Now about Microsoft . . .

Sorry I missed posting yesterday. Well I didn't actually NOT post an article. I wrote a very funny rant about Mr. Expert on everything because I'm a scientologist Tom Cruise. Psst tom, you are not a scientist, you are a scientologist. not the same thing. get a clue.

Anyway, after writing it, I hit publish and my system crashed. Which brings us to today's rant. MICROSOFT!

Fact: Bill Gates, richest man in the world.
Fact: Bill Gates is a classic example of people who made a fortune on OTHER people's ideas and inventions. Kind of like how Sears got most of their money, except sleazier.

Parody of likely boardroom conversations at microsux;

Conversation 1. Get the product out the door and sell it to as many people as possible! It's not finished? Who cares, we'll release patches later! It might crash people's computers? Who cares, they can't sue us because of the terms of agreement. We're not responsible for anything our software does to their computers, so get that product out now! I need more money!

PROBLEMS TO WORK ON –
[A] In the Microsoft rant, rewrite the stretch from "Fact: Bill Gates, richest" through "need more money!", substituting "program" for "product".
[B] Answer these from the Microsoft rant:
(i) What happened after the writer hit publish?
(ii) What does the first "Fact" call Bill Gates?
(iii) In Conversation 1, what keeps people from suing?

RECORD EXCERPTS –
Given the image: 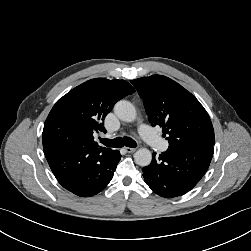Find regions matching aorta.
Listing matches in <instances>:
<instances>
[{
  "label": "aorta",
  "instance_id": "obj_1",
  "mask_svg": "<svg viewBox=\"0 0 251 251\" xmlns=\"http://www.w3.org/2000/svg\"><path fill=\"white\" fill-rule=\"evenodd\" d=\"M116 116L125 122H133L137 113L134 105L126 100L118 101L114 106ZM135 163L139 166H148L152 160V153L147 148H140L134 154Z\"/></svg>",
  "mask_w": 251,
  "mask_h": 251
}]
</instances>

SOLUTIONS BY TASK –
[A]
Fact: Bill Gates, richest man in the world.
Fact: Bill Gates is a classic example of people who made a fortune on OTHER people's ideas and inventions. Kind of like how Sears got most of their money, except sleazier.

Parody of likely boardroom conversations at microsux;

Conversation 1. Get the program out the door and sell it to as many people as possible! It's not finished? Who cares, we'll release patches later! It might crash people's computers? Who cares, they can't sue us because of the terms of agreement. We're not responsible for anything our software does to their computers, so get that program out now! I need more money!

[B]
(i) The writer's system crashed.
(ii) The richest man in the world.
(iii) The terms of agreement.